The fact of the matter is that the frequency of filibusters has increased by a factor of 50 since the days of (then Democrat) Strom Thurmond jaw-jacking for 24 hours to stop a civil rights bill. So too has the general use of delaying tactics on major pieces of legislation. Consider some data points.

According to research by UCLA political scientist Barbara Sinclair, there was an average of one filibuster per Congress during the 1950s. That number has grown steadily since and spiked in 2007 and 2008 (the 110th Congress), when there were 52 filibusters. More broadly, according to Sinclair, while 8 percent of major legislation in the 1960s was subject to "extended-debate-related problems" like filibusters, 70 percent of major bills were so targeted during the 110th Congress.

Read that again: from 8 percent--pretty infrequently--to 70 percent, or rule of the day. (These data come from Sinclair and from her chapter in CQ Press's Congress Reconsidered.)

More anecdotally, Ezra Klein posts a December, 1964 Johnson White House memorandum that neatly illustrates how things have changed. In the memo one LBJ aide notes to another that due to senate seat pick-ups in the 1964 elections, Medicare seemed likely to pass with a vote of 55 to 45. Ezra adds:

"We would win by a vote of 55 to 45." Phil Schiliro would not write that letter to David Plouffe today. There would be no vote of 55 to 45, because the filibuster would forestall the vote. The fact that 55 Democrats support a controversial bill would be immaterial unless there was some strategy for attracting five more senators to the side of the administration.

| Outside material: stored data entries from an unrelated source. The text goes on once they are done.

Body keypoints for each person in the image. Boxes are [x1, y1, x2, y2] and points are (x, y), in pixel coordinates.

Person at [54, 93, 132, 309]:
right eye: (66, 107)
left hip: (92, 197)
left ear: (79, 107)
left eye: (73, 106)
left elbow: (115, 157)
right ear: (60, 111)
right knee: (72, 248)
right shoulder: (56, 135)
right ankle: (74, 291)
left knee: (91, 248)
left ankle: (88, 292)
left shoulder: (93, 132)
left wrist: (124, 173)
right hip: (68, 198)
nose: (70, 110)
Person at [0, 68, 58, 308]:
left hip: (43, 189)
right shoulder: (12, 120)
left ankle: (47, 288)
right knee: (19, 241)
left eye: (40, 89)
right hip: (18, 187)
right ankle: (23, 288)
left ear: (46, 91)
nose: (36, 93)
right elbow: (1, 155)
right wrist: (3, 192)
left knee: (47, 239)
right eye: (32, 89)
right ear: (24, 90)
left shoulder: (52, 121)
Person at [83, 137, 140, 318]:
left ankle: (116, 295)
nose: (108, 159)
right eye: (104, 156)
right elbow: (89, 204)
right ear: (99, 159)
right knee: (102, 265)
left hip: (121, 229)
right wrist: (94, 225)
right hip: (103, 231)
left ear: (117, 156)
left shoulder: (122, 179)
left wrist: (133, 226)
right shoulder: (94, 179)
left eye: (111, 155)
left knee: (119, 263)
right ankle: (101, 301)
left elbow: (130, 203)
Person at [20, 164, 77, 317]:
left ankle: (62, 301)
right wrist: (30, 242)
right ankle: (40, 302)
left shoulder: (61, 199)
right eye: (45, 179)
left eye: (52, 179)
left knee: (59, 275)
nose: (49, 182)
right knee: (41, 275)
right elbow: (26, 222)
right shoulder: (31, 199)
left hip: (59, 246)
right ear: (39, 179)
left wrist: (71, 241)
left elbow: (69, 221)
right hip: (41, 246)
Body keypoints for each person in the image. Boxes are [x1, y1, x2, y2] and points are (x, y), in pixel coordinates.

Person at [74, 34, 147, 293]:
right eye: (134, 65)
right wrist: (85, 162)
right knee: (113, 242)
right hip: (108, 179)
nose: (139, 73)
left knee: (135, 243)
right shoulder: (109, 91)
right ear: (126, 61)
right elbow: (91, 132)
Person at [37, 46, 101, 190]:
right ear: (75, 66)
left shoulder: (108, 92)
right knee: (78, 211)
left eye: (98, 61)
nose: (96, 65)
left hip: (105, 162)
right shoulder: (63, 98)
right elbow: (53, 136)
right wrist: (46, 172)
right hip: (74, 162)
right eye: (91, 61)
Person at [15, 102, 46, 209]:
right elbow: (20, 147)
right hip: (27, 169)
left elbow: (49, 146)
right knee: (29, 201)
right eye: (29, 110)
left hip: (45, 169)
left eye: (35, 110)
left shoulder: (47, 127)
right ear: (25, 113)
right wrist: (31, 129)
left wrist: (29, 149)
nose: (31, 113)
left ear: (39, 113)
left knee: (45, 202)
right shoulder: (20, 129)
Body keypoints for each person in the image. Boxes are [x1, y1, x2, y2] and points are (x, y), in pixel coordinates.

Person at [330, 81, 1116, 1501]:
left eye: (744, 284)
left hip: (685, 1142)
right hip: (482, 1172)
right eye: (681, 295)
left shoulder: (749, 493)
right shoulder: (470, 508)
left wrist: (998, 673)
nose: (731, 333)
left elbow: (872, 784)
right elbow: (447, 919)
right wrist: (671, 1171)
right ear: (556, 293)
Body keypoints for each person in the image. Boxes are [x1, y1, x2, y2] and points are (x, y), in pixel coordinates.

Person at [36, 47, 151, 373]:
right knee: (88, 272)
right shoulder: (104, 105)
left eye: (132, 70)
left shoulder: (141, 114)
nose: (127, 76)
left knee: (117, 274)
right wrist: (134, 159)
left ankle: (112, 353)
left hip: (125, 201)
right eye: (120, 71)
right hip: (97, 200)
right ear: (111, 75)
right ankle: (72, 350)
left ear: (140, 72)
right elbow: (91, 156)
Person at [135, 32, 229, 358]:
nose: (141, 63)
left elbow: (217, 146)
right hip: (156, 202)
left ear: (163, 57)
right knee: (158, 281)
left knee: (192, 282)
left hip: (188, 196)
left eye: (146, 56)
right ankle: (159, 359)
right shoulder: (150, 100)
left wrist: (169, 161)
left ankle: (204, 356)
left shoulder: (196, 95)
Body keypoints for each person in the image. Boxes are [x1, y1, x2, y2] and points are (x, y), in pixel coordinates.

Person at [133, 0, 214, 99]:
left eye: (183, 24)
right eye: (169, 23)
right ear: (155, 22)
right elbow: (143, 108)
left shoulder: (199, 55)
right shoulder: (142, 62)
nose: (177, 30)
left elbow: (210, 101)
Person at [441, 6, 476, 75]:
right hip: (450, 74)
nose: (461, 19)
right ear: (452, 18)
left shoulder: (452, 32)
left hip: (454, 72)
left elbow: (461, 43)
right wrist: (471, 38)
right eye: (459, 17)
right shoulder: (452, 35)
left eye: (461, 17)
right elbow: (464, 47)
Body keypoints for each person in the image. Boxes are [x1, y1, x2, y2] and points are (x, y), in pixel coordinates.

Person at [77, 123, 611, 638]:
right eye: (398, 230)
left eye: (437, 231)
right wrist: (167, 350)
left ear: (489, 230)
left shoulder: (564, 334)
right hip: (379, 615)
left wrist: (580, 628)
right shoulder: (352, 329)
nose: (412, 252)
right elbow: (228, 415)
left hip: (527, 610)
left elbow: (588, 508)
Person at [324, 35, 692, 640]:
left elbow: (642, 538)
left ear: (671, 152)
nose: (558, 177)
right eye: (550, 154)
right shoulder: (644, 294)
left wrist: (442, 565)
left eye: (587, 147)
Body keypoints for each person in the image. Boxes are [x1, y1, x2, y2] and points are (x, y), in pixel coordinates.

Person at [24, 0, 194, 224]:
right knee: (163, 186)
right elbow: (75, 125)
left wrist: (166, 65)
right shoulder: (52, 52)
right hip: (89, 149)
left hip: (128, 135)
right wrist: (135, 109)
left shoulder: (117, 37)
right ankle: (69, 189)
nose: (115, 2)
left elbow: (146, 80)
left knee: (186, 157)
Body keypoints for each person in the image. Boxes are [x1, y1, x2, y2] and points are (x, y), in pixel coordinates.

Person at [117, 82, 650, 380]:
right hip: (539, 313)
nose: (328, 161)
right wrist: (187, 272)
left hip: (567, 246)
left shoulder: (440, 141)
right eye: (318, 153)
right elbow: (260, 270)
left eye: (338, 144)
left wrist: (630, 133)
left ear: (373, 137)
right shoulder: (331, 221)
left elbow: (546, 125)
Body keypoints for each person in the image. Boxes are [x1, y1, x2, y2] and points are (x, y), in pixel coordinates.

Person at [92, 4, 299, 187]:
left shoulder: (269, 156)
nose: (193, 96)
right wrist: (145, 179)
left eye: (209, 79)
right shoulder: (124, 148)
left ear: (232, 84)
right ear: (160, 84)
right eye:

But in Johnson's time, it wasn't that way. And good thing, too. Until 1975, it took 67 votes, not 60, to break a filibuster. If the Senate had operated under a de facto 67 votes rule, little would have been done, because so much could have been stopped. Medicare eventually passed with 68 votes, but that was in part because it was going to pass, and bills that pass attract more votes than they would otherwise get. (It's also, as political scientists argue , because the country was less polarized, and the minority did not see blocking legislation as its primary path to power, or as the primary demand of its base.)

The American Prospect's Mark Schmitt traces the rise of the filibuster, noting how both custom has changed (making it more acceptable to filibuster) and how the parties have changed (becoming more ideologically homogenous, making it easier to organize and hold together a filibuster). (h/t again to Klein for flagging the piece)

So what to do? Before trying to change the rules (and either trying to abolish the filibuster or lowering the threshold to, say, 55 votes), Democrats should go to the mattresses and make filibusters real again. You could say that contemporary filibusters are all talk, or are no talk at all. Filibusters today are actually just the threat of filibusters. No one actually gets up and holds the senate floor for marathon sessions. Democrats should force the GOP to start literally talking bills to death. See how that works both in terms of public perception and legislative gumption.

But progressives shouldn't be too hasty to forcibly curtail this legislative minority right. Republicans will at some point in the future have the majority again and Democrats would miss the filibuster were it gone.